SOURCE EXTRACT below:

Finding a job is a full-time job. She might be used to complaining and to feeling lost and hopeless while you are thriving and about to make more money. It is tricky when two friends are not on the same financial level. The friend with money feels held back and the friend without money feels pressured to spend what they don’t have….
Help your friend meet the right people….
Instead of sending job alerts from Indeed, help them network with the right people. You can google search a meet-up group that might help and you can join for support.
As the wealthier friend, don’t be weird about Venmo….
To you, $20 here and there is not a huge deal to lose, but to her it’s the week’s grocery allowance. Try not to nickel-and-dime your friend for tiny things. However, you can’t expect her to go to a five-star restaurant either. Try to do more hang-outs at home with wine versus an expensive night out.
Have different types of friends….
It’s ok to have fancy friends and more-down-to-earth friends. Each can bring out a different side of you. The mistake is trying to force a friend into a different category. If you have gone from rags to riches, you will lose friends. However, it is fine to remain humble and low-key unless the energy is preventing success. The best friends are supportive even if it means you will see them less.
Bottom Line….
When good things happen keep it under wraps. The reason is more for your protection versus being ashamed of bragging. People who you have created a dynamic of complaining and bitching will be triggered when that changes. It is ok to have certain friends for certain categories. When it’s a best friend try to not brag and boast in front of them, especially if they are struggling. You can do your best to surround yourself with like-minded people. However, not all good news lines up with everyone. Overall, go against the instinct of sharing good news and spare people the details. Yes, friends should be excited, but it can also trigger their own insecurities that can unconsciously sabotage you.

End of SOURCE EXTRACT.
DATASET RECORDS below:

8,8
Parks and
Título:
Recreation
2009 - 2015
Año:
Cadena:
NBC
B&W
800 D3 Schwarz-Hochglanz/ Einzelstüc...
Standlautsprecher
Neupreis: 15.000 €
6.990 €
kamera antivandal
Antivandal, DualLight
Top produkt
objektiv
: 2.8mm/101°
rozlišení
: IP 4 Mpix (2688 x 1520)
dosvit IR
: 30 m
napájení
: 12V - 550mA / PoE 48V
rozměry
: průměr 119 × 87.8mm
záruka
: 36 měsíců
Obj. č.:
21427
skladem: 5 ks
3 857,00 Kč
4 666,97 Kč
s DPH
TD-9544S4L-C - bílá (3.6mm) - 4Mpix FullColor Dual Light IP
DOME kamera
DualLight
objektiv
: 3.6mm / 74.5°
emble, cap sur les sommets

End of DATASET RECORDS.
DATASET RECORDS below:

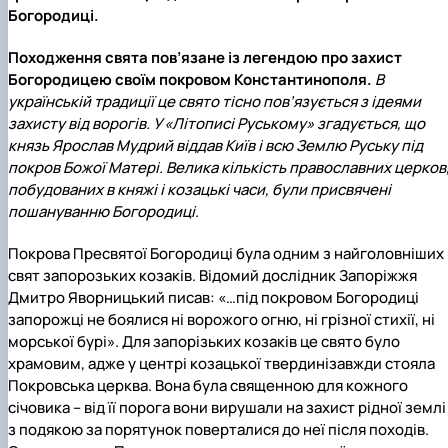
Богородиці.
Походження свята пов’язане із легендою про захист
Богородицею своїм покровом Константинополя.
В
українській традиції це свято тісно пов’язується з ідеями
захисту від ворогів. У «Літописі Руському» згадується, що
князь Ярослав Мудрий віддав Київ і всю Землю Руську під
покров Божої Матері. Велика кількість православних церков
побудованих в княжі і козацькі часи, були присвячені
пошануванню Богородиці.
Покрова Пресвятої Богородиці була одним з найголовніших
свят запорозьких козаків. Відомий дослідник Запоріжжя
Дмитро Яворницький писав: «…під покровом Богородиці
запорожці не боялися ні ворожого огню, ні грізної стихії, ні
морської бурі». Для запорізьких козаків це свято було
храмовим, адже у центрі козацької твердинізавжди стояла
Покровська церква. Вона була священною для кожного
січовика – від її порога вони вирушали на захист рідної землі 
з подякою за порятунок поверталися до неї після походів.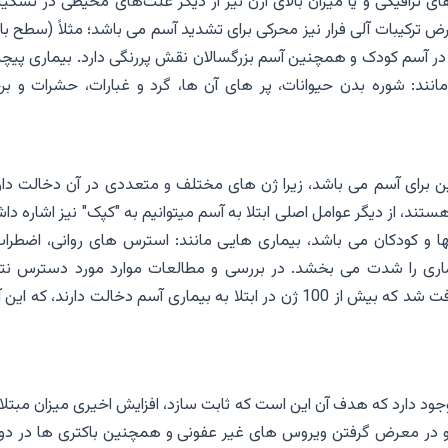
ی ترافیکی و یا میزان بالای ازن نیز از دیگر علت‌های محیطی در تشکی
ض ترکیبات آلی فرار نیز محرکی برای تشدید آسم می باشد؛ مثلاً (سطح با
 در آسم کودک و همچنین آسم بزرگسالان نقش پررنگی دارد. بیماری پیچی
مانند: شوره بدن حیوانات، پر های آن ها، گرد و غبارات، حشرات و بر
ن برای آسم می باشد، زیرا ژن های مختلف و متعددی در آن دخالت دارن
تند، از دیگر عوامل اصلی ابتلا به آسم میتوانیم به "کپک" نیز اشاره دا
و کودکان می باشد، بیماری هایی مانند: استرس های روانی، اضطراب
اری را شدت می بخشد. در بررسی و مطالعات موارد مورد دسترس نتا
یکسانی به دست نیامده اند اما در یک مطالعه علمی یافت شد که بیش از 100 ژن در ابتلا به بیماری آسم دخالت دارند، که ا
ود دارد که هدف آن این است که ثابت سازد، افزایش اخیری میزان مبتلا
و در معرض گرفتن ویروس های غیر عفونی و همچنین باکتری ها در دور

End of DATASET RECORDS.
DATASET RECORDS below:

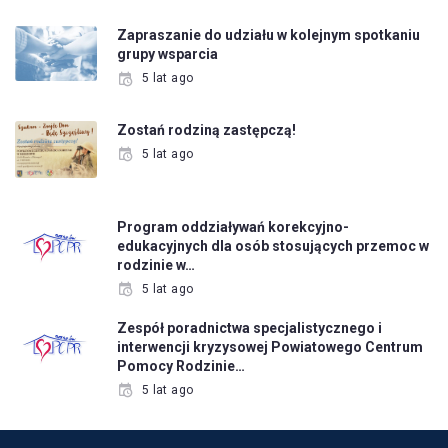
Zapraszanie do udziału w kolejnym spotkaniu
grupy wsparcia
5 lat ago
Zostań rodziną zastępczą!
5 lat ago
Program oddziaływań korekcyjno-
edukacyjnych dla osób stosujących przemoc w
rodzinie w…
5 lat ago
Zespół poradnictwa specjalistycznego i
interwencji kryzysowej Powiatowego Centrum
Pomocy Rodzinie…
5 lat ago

End of DATASET RECORDS.

# JOB
What does the text on friendship and money suggest doing instead of an expensive night out? The lines come from a different source than the text.

# REPLY TO THE TASK
Having more hang-outs at home with wine.